- [Work request] Starting at the top of the entries below, set down each line exactly as written, and stop after the line containing "rt seperti pada".

*** Opening of Input data ***

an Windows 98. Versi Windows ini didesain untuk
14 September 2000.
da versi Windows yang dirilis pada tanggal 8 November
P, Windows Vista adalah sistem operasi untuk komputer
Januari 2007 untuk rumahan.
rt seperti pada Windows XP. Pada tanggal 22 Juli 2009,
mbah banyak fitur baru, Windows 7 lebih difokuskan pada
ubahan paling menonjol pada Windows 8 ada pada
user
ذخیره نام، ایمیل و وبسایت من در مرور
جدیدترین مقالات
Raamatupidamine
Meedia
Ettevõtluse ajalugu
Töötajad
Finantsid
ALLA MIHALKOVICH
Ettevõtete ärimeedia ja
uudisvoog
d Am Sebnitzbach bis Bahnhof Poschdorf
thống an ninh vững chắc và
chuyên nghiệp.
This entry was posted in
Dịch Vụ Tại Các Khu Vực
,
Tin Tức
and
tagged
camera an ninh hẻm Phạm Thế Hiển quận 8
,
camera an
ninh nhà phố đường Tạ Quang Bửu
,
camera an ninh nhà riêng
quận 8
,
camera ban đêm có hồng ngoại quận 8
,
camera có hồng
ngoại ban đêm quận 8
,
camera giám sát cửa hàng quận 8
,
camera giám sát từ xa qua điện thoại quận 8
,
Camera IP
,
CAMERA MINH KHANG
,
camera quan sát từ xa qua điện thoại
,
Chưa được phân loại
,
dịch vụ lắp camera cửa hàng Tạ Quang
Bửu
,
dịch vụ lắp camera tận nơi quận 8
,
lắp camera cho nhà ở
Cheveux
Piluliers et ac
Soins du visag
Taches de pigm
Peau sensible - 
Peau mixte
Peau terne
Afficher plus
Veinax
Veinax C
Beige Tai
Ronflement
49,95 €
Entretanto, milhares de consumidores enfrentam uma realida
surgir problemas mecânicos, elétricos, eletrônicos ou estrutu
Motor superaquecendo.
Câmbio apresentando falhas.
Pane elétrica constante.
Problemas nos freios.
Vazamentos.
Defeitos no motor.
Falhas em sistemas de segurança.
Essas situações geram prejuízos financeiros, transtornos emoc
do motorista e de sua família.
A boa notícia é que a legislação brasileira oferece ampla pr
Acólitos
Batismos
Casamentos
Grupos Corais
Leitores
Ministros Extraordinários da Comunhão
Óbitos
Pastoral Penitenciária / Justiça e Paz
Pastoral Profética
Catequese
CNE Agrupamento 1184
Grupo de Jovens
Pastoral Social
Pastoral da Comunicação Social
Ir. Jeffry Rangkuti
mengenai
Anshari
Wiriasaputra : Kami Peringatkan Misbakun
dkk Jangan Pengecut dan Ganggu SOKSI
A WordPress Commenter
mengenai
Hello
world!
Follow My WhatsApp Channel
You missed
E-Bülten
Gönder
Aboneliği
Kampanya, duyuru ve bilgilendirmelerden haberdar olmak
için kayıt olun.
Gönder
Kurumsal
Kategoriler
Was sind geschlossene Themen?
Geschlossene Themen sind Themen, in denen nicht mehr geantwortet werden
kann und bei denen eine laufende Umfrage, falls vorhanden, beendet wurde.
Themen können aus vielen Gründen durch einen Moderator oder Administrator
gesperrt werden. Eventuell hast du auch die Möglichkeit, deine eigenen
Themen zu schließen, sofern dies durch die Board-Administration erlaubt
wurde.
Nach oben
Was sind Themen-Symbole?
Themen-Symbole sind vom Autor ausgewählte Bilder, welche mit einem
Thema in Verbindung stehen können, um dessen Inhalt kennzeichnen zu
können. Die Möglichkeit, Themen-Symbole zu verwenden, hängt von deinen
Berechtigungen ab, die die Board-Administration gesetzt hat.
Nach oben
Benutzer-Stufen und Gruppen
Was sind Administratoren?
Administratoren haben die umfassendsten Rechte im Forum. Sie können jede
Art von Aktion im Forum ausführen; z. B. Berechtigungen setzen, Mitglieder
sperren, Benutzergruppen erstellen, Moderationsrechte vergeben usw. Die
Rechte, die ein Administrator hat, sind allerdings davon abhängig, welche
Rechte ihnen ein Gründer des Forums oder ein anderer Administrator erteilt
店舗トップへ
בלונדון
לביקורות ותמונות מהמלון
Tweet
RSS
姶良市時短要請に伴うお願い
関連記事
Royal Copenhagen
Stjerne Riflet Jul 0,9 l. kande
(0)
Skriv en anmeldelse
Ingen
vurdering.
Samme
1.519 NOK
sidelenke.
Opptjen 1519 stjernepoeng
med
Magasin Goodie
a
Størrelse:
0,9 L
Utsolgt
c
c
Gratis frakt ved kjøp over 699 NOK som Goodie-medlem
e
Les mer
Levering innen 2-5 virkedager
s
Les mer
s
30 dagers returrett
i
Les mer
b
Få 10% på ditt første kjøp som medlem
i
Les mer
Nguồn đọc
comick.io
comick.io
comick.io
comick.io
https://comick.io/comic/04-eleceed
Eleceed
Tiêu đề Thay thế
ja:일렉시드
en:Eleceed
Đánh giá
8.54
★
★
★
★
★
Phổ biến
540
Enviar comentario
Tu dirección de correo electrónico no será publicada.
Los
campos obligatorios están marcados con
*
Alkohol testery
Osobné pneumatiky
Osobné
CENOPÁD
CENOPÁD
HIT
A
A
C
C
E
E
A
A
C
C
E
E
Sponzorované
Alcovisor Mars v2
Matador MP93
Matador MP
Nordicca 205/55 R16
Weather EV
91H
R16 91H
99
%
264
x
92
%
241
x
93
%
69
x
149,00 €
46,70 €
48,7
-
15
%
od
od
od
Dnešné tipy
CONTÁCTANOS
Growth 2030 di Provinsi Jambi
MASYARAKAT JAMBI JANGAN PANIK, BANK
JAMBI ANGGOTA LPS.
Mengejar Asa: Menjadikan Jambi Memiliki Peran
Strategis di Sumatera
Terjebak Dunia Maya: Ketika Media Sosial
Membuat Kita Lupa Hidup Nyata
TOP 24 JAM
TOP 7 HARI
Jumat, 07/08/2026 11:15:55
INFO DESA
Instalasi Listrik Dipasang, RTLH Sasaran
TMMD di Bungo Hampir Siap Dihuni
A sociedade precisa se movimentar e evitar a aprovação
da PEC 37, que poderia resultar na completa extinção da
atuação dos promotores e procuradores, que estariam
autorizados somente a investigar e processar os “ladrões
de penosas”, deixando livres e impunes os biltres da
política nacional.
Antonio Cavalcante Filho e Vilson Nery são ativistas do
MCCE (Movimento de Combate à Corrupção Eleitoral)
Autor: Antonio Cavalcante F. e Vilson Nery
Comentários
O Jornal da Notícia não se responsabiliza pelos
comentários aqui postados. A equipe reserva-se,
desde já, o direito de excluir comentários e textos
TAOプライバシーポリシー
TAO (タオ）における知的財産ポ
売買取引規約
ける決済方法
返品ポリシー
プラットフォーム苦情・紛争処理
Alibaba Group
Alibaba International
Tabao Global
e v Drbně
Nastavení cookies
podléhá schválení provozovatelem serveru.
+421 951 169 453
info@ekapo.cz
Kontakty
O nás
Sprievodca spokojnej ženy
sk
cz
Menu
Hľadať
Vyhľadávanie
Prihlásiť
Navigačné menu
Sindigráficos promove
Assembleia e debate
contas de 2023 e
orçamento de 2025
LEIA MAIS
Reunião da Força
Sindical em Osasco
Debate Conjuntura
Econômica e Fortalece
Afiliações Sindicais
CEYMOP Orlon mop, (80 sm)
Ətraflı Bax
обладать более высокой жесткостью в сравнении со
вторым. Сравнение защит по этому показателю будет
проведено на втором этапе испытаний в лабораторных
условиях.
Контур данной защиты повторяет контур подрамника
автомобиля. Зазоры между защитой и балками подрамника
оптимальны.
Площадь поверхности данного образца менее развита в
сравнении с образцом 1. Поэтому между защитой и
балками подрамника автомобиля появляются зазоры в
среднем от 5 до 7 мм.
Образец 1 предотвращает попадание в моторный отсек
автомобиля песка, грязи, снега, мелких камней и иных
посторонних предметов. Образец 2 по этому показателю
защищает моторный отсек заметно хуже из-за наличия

*** Close of Input data ***

- [Problem solution]
an Windows 98. Versi Windows ini didesain untuk
14 September 2000.
da versi Windows yang dirilis pada tanggal 8 November
P, Windows Vista adalah sistem operasi untuk komputer
Januari 2007 untuk rumahan.
rt seperti pada Windows XP. Pada tanggal 22 Juli 2009,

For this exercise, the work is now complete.